その名もずばり『黄金』という映画がある。1948年、米国で製作された。主演はハンフリーボガード。舞台は革命後のメキシコ。筋書きはこのようなものだ。
「まだ、山賊が跋扈していた時代、『山中に金鉱脈がある』との噂を聞いた3人が山中に分け入り、金鉱脈を発見、大量の砂金を手に入れる。ところが、砂漠で3人が山分けで争っているところへ、強盗団が現れ、砂金が入った袋を強盗団に奪われてしまう。強盗団の首領は、袋の中に砂金が入っているのに気が付かず、袋を開けたため、砂金が砂漠にこぼれ、砂に埋もれ、結局“骨折り損のくたびれ儲け”になってしまう」
白黒映画にもかかわらず、不思議なことに黄金の輝きが感じられる。最後にこんなセリフがある。

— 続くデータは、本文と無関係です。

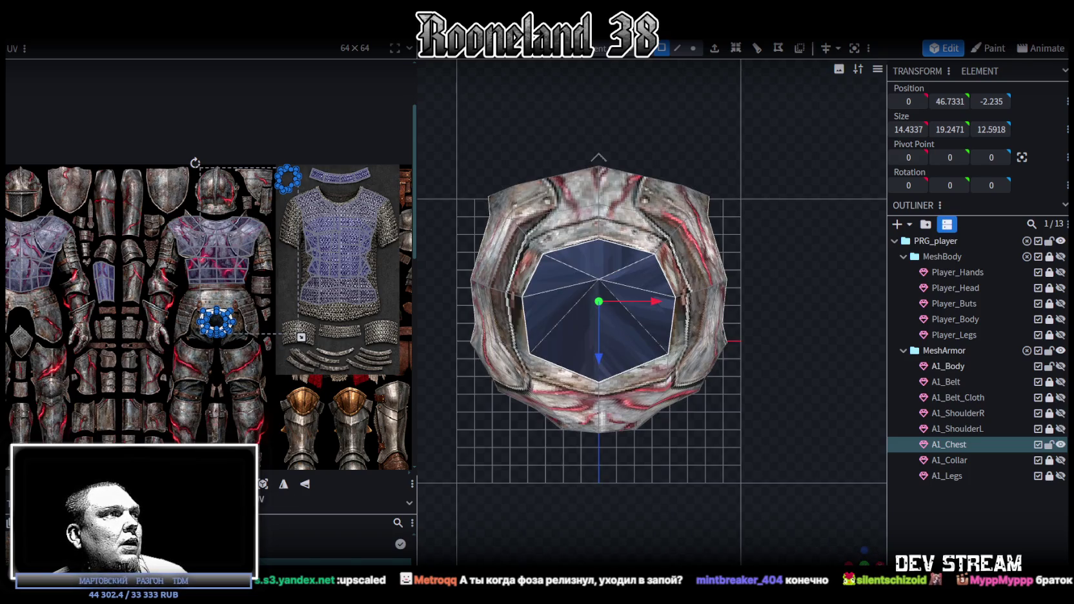
{"action": "left_click", "coordinate": [248, 483]}
- Shrink the cap's UV island to about half size and move it onto the texture's dark gap
{"action": "left_click_drag", "start_coordinate": [324, 317], "coordinate": [220, 258]}
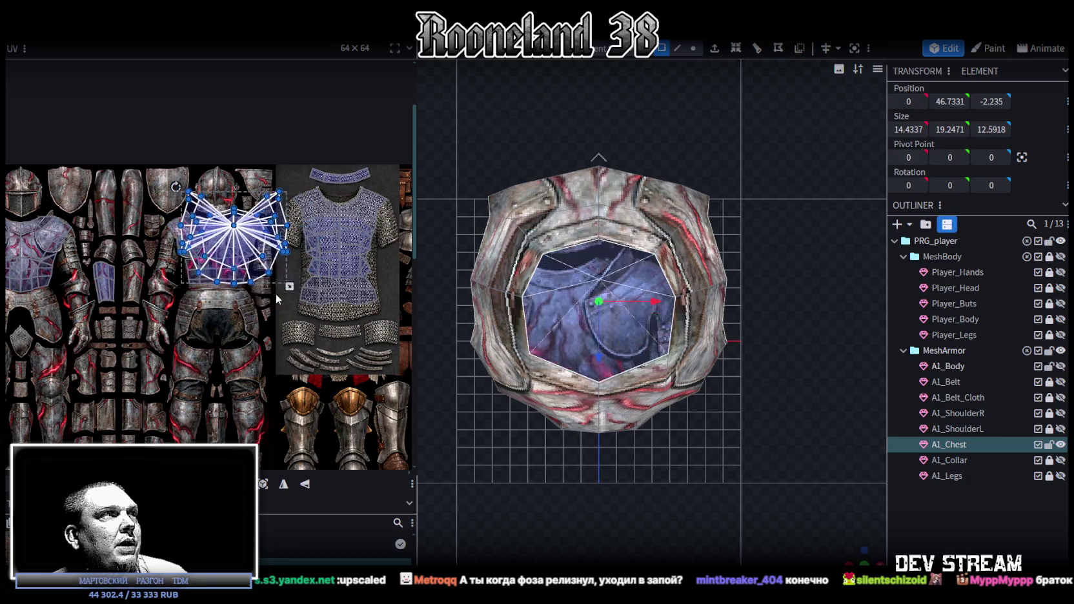
{"action": "scroll", "coordinate": [214, 231], "scroll_direction": "up", "scroll_amount": 3}
{"action": "scroll", "coordinate": [213, 231], "scroll_direction": "down", "scroll_amount": 2}
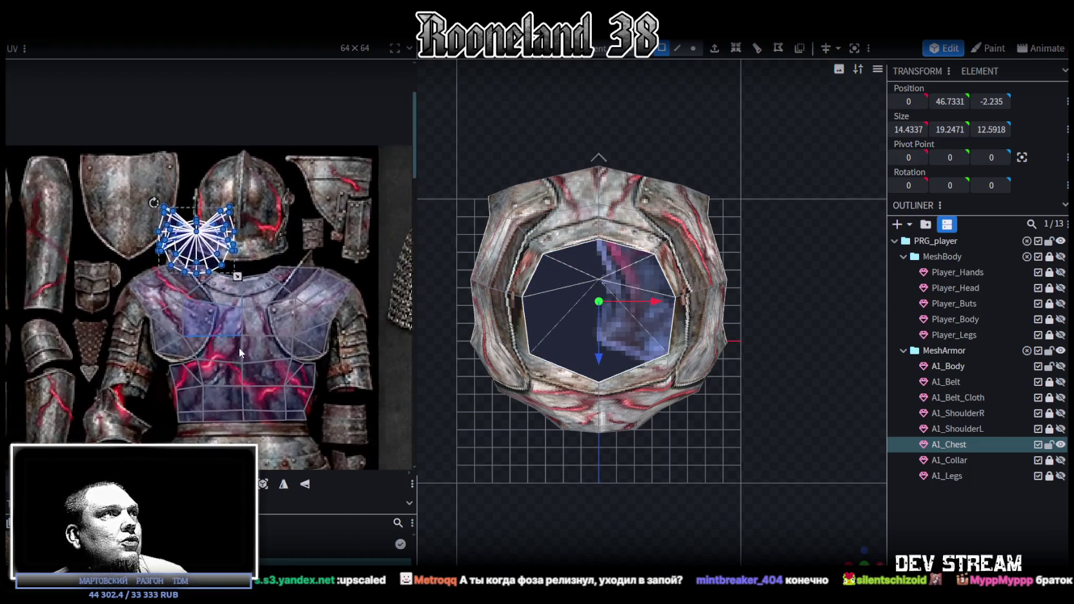
{"action": "scroll", "coordinate": [321, 348], "scroll_direction": "down", "scroll_amount": 3}
{"action": "middle_click_drag", "start_coordinate": [320, 343], "coordinate": [235, 218]}
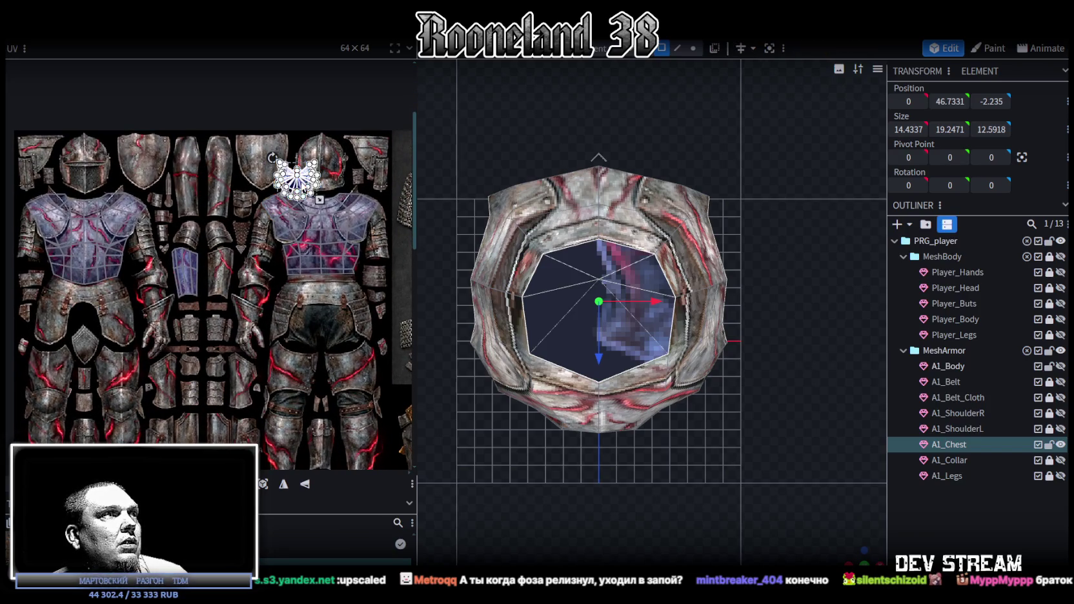
{"action": "left_click_drag", "start_coordinate": [303, 187], "coordinate": [113, 329]}
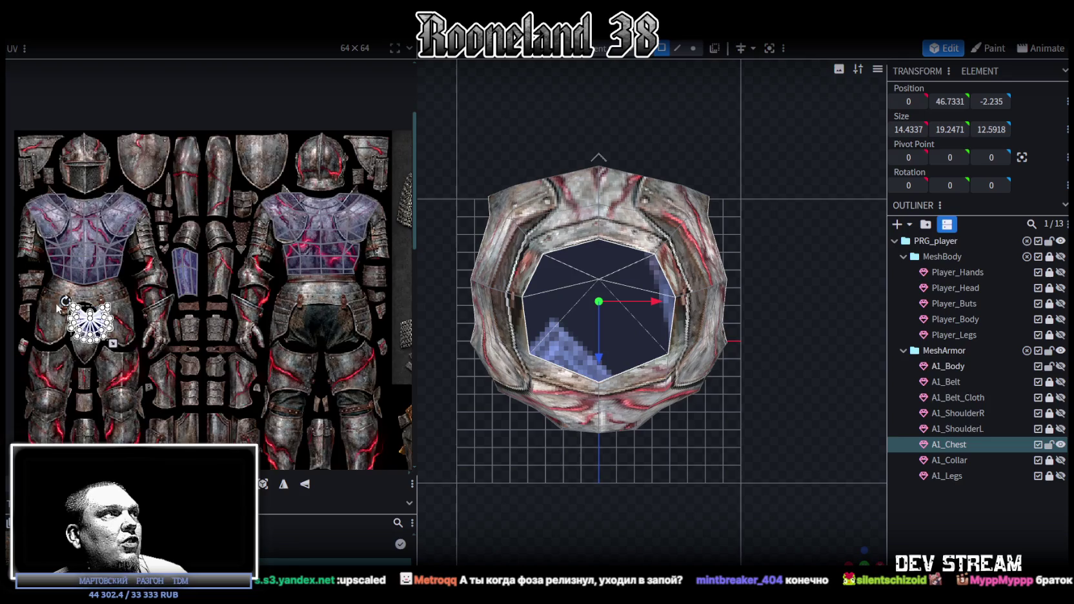
{"action": "scroll", "coordinate": [78, 316], "scroll_direction": "up", "scroll_amount": 2}
{"action": "scroll", "coordinate": [77, 316], "scroll_direction": "up", "scroll_amount": 1}
{"action": "left_click_drag", "start_coordinate": [222, 397], "coordinate": [176, 370]}
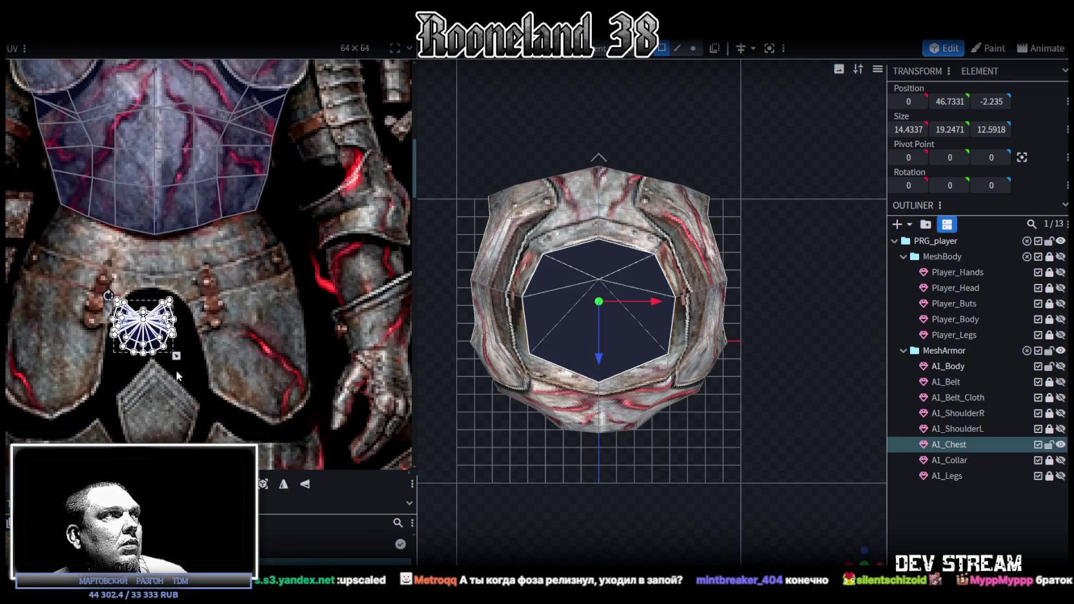
{"action": "scroll", "coordinate": [167, 355], "scroll_direction": "up", "scroll_amount": 2}
{"action": "left_click_drag", "start_coordinate": [172, 338], "coordinate": [198, 346]}
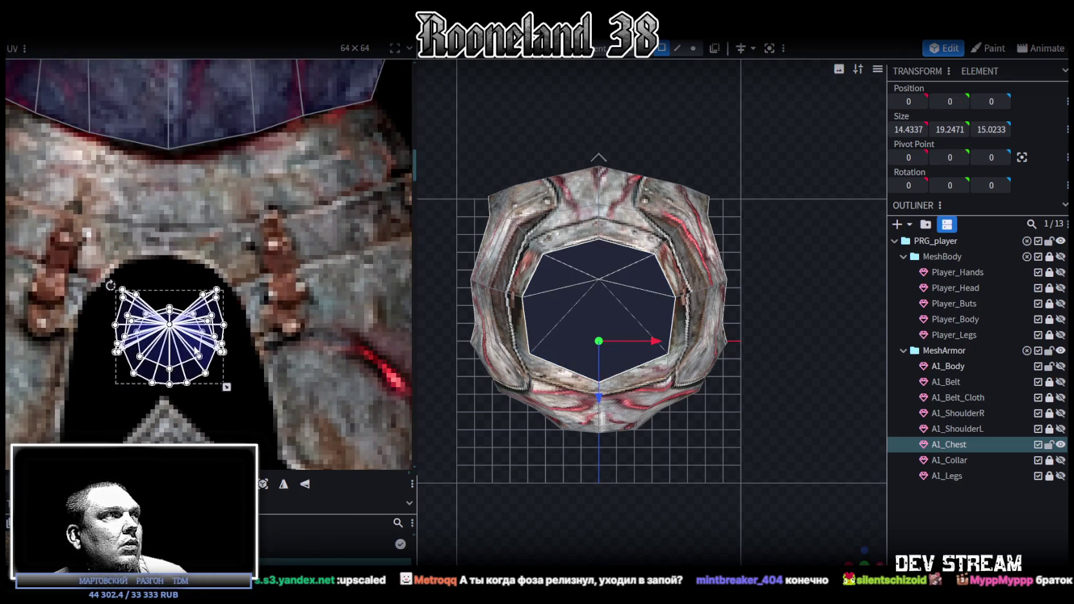
- Return to perspective view and inspect the capped chest in wireframe display
{"action": "left_click", "coordinate": [854, 551]}
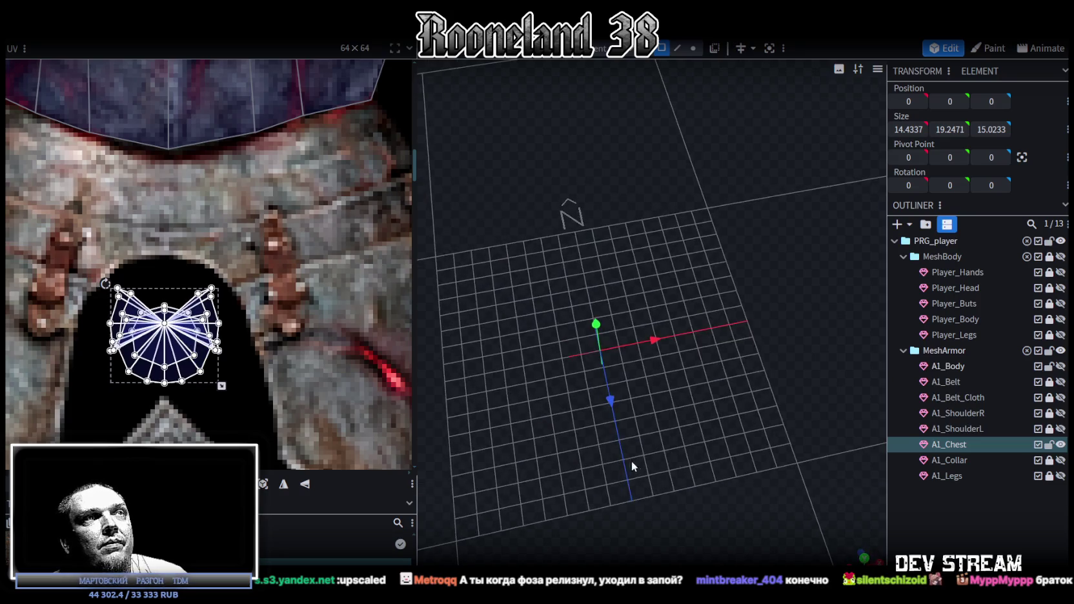
{"action": "mouse_move", "coordinate": [710, 413]}
{"action": "left_mouse_down"}
{"action": "mouse_move", "coordinate": [671, 382]}
{"action": "mouse_move", "coordinate": [624, 287]}
{"action": "mouse_move", "coordinate": [633, 400]}
{"action": "mouse_move", "coordinate": [656, 332]}
{"action": "mouse_move", "coordinate": [622, 411]}
{"action": "left_mouse_up"}
{"action": "key", "text": "z"}
{"action": "key", "text": "z"}
{"action": "key", "text": "z"}
{"action": "mouse_move", "coordinate": [700, 409]}
{"action": "left_mouse_down"}
{"action": "mouse_move", "coordinate": [570, 514]}
{"action": "mouse_move", "coordinate": [684, 452]}
{"action": "mouse_move", "coordinate": [524, 322]}
{"action": "mouse_move", "coordinate": [608, 241]}
{"action": "mouse_move", "coordinate": [724, 428]}
{"action": "left_mouse_up"}
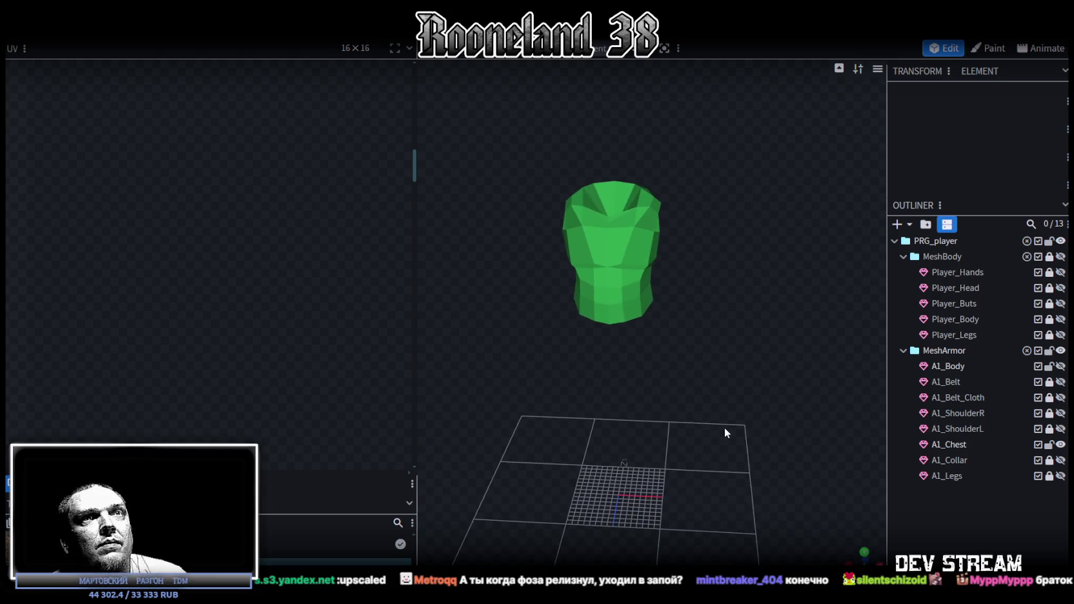
- Return to textured display, show the head and body meshes, but hide Player_Body and Player_Legs
{"action": "key", "text": "z"}
{"action": "left_click", "coordinate": [1060, 288]}
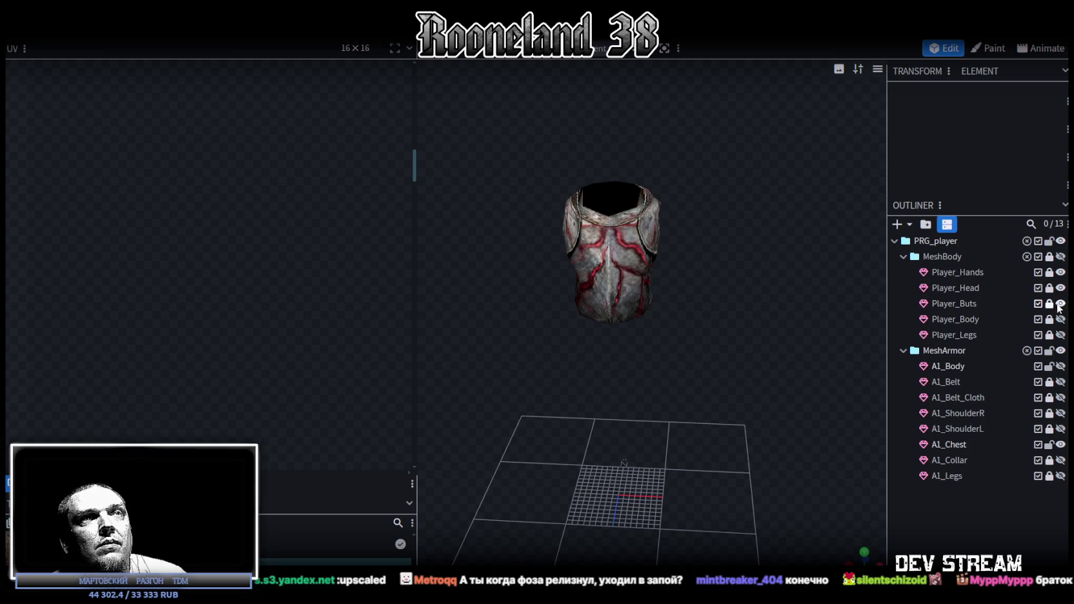
{"action": "scroll", "coordinate": [716, 391], "scroll_direction": "down", "scroll_amount": 3}
{"action": "scroll", "coordinate": [720, 386], "scroll_direction": "down", "scroll_amount": 2}
{"action": "left_click", "coordinate": [1060, 256]}
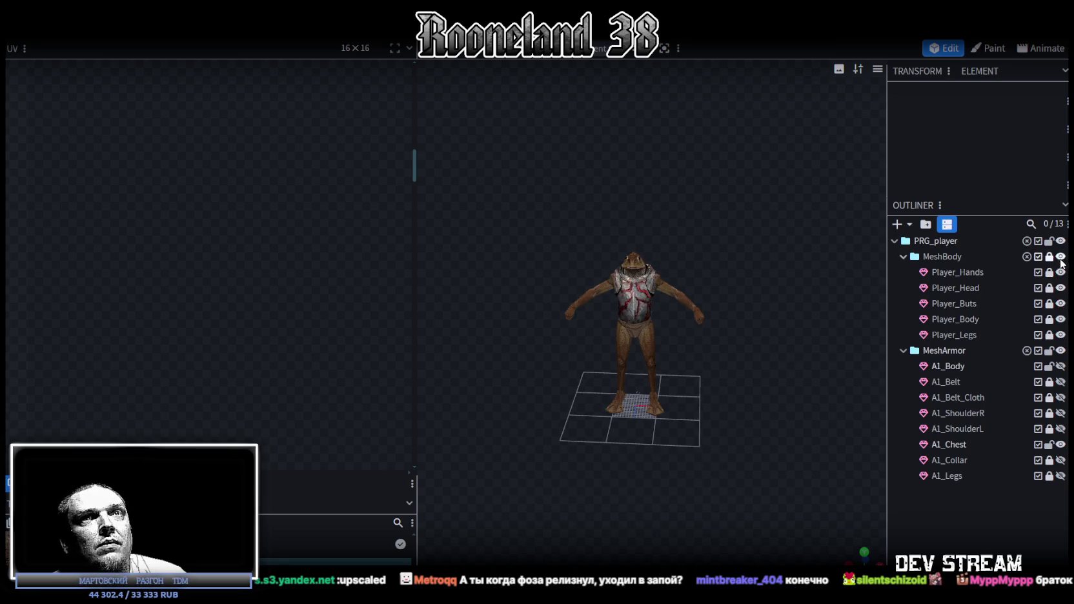
{"action": "left_click", "coordinate": [1060, 318]}
{"action": "left_click", "coordinate": [1060, 334]}
{"action": "scroll", "coordinate": [774, 347], "scroll_direction": "up", "scroll_amount": 5}
{"action": "scroll", "coordinate": [774, 347], "scroll_direction": "up", "scroll_amount": 2}
{"action": "scroll", "coordinate": [744, 418], "scroll_direction": "up", "scroll_amount": 2}
- Save RPGchars.bbmodel and show all armor pieces on the frog
{"action": "key", "text": "ctrl+s"}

「人生はお笑い草。特に金がからめばきっとお笑い草に終わる」
金に絡んだ映画には最後に、面白いセリフが出てくることも多いが、「人生はお笑い草」という、このセリフもなかなか味がある。監督はジョン・ヒューストン。彼はこの映画でアカデミー監督賞を得ている。
ただ、金は極めて重く、風くらいでは吹き飛ばされない。砂金がこぼれ落ちた周辺の砂を集めれば、かなりの金は手に入ったのではないか。それでは「悪が勝つ」ことになる。勧善懲悪の映画がうけた時代。そのような結末は難しかったのだろう。